The chair of the Ph. D. program in communications at Columbia University’s lecture was called “A Glut of Crisis: Journalism and the Prospects for Democracy” discussed what Gitlin said he believed to be five major crises and a condition.
Those crises include deterioration in circulation of newspapers, the decline in advertisement revenue, a shrinkage in news reporting, the scattering of attention, the debacle of authority and journalism’s inability to receive the public’s trust.
“Despite the overuse of the word, there are crises,” he said. “And in the case of future journalism I think it’s the only word that makes sense.”
He warned that the settings and environment journalists operate in are changing and will continue to drastically change.
“The journalistic world [we] know is vanishing – it is melting away not just within their lifetimes, but before their eyes,” Gitlin said.

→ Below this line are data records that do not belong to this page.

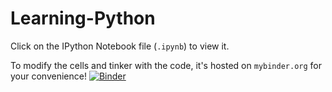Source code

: # Learning-Python
Click on the IPython Notebook file (`.ipynb`) to view it.

To modify the cells and tinker with the code, it's hosted on `mybinder.org` for your convenience! [![Binder](http://mybinder.org/badge.svg)](http://mybinder.org:/repo/csu-cs320/learning-python)
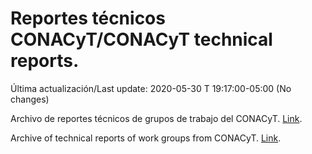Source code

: # Reportes técnicos CONACyT/CONACyT technical reports.

Última actualización/Last update: 2020-05-30 T 19:17:00-05:00  (No changes)

Archivo de reportes técnicos de grupos de trabajo del CONACyT. [Link](https://coronavirus.conacyt.mx/productos/index.html).

Archive of technical reports of work groups from CONACyT. [Link](https://coronavirus.conacyt.mx/productos/index.html).
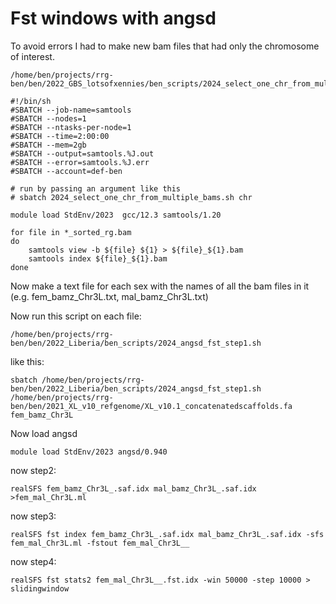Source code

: # Fst windows with angsd

To avoid errors I had to make new bam files that had only the chromosome of interest.

```
/home/ben/projects/rrg-ben/ben/2022_GBS_lotsofxennies/ben_scripts/2024_select_one_chr_from_multiple_bams.sh
```

```
#!/bin/sh
#SBATCH --job-name=samtools
#SBATCH --nodes=1
#SBATCH --ntasks-per-node=1
#SBATCH --time=2:00:00
#SBATCH --mem=2gb
#SBATCH --output=samtools.%J.out
#SBATCH --error=samtools.%J.err
#SBATCH --account=def-ben

# run by passing an argument like this
# sbatch 2024_select_one_chr_from_multiple_bams.sh chr

module load StdEnv/2023  gcc/12.3 samtools/1.20

for file in *_sorted_rg.bam
do
    samtools view -b ${file} ${1} > ${file}_${1}.bam
    samtools index ${file}_${1}.bam
done
```

Now make a text file for each sex with the names of all the bam files in it (e.g. fem_bamz_Chr3L.txt, mal_bamz_Chr3L.txt)

Now run this script on each file:
```
/home/ben/projects/rrg-ben/ben/2022_Liberia/ben_scripts/2024_angsd_fst_step1.sh
```
like this:
```
sbatch /home/ben/projects/rrg-ben/ben/2022_Liberia/ben_scripts/2024_angsd_fst_step1.sh /home/ben/projects/rrg-ben/ben/2021_XL_v10_refgenome/XL_v10.1_concatenatedscaffolds.fa fem_bamz_Chr3L
```
Now load angsd
```
module load StdEnv/2023 angsd/0.940
```
now step2:
```
realSFS fem_bamz_Chr3L_.saf.idx mal_bamz_Chr3L_.saf.idx >fem_mal_Chr3L.ml
```
now step3:
```
realSFS fst index fem_bamz_Chr3L_.saf.idx mal_bamz_Chr3L_.saf.idx -sfs fem_mal_Chr3L.ml -fstout fem_mal_Chr3L__
```
now step4:
```
realSFS fst stats2 fem_mal_Chr3L__.fst.idx -win 50000 -step 10000 > slidingwindow
```
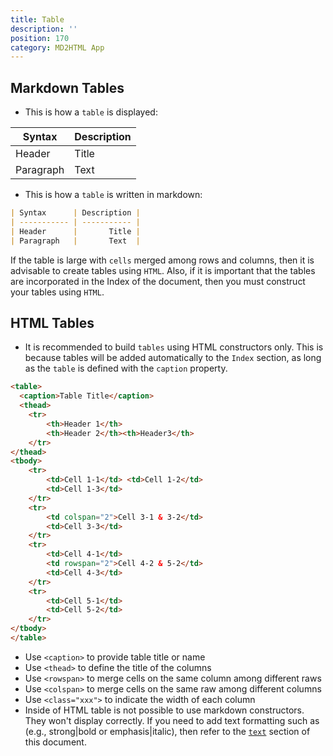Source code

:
 ```yaml
---
title: Table
description: ''
position: 170
category: MD2HTML App
---
```


## Markdown Tables

* This is how a `table` is displayed:

| Syntax      | Description |
| ----------- | ----------- |
| Header      |       Title |
| Paragraph   | Text        |

* This is how a `table` is written in markdown:

```md
| Syntax      | Description |
| ----------- | ----------- |
| Header      |       Title |
| Paragraph   |       Text  |
```

<alert type="warning">If the table is large with `cells` merged among rows and columns, then it is advisable to create tables using `HTML`.
Also, if it is important that the tables are incorporated in the Index of the document, then you must construct your tables using `HTML`.</alert>

## HTML Tables

* It is recommended to build `tables` using HTML constructors only. This is because tables will be added automatically to the `Index` section, as long as the `table` is defined with the `caption` property.

```html
<table>
  <caption>Table Title</caption>
  <thead>
    <tr>
        <th>Header 1</th>
        <th>Header 2</th><th>Header3</th>
    </tr>
</thead>
<tbody>
    <tr>
        <td>Cell 1-1</td> <td>Cell 1-2</td> 
        <td>Cell 1-3</td>
    </tr>
    <tr>
        <td colspan="2">Cell 3-1 & 3-2</td> 
        <td>Cell 3-3</td>
    </tr>
    <tr>
        <td>Cell 4-1</td> 
        <td rowspan="2">Cell 4-2 & 5-2</td> 
        <td>Cell 4-3</td>
    </tr>
    <tr>
        <td>Cell 5-1</td> 
        <td>Cell 5-2</td>
    </tr>
</tbody>
</table>
```

* Use `<caption>` to provide table title or name
* Use `<thead>` to define the title of the columns
* Use `<rowspan>` to merge cells on the same column among different raws
* Use `<colspan>` to merge cells on the same raw among different columns
* Use `<class="xxx">` to indicate the width of each column
* Inside of HTML table is not possible to use markdown constructors. They won't display correctly. If you need to add text formatting such as (e.g., strong|bold or emphasis|italic), then refer to the [`text`](text) section of this document.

With statistics such as nearly every one in five newspaper journalists’ having lost their jobs since 2001, he made it clear print is an inevitable dying field.
“The newspaper exited 2008 harrowingly and entered 2009 in something perilously close to freefall,” Gitlin said. “Perhaps some parachutes will deploy and maybe some tree limbs will cushion the descent, but the bottom is not in sight.”
A contributing factor behind the failure of the newspaper industry is the Internet, he said.
Gitlan said consumers can find access to almost any newspaper online free of charge. This decreases the amount of individuals readings newspapers, which decreases the papers’ advertisement revenue.
A significant decline in advertisement revenue caused an adverse affect during the recession, rendering newspapers to lose 83 percent of their stock value in 2008 alone, Gitlin said.
“By the end of last year, you could by a share of stock in the McClatchy papers, which used to be one the highest quality chains for less than the cost of the paper – less than a dollar,” he said.
Due to this major loss, many news organizations, including the Tribune Company and the Sun Times Media Group, are going bankrupt.
Suggestions on several ideas on how to try to keep newspapers alive were given, from Gitlin and other writers.
“[Former managing editor of the Washington Post, Steve Coll] proposed that Congress make it easier for news organizations rebound themselves as nonprofit entities and to subsidize reporting institutions like bureaus.” Gitlin said.
Stemming from that idea, Gitlin said another idea would be to create a national endowment to protect all types of reporting.
“Even in the United States, we are rapidly running out of alternatives … I think we need a grown-up, concrete debate on how to do this [to ensure the survival of journalism],” he said.
Gitlin said journalism needs help soon “and not only is it too important to leave to business interests, [but] leaving it to the inept, greedy and wealthy of the nation’s newspapers to rescue journalism on their own would be like leaving it to institutional wizards of the American international group, Citi Bank, to create a workable just credit system – a crisis is a terrible thing to waste.”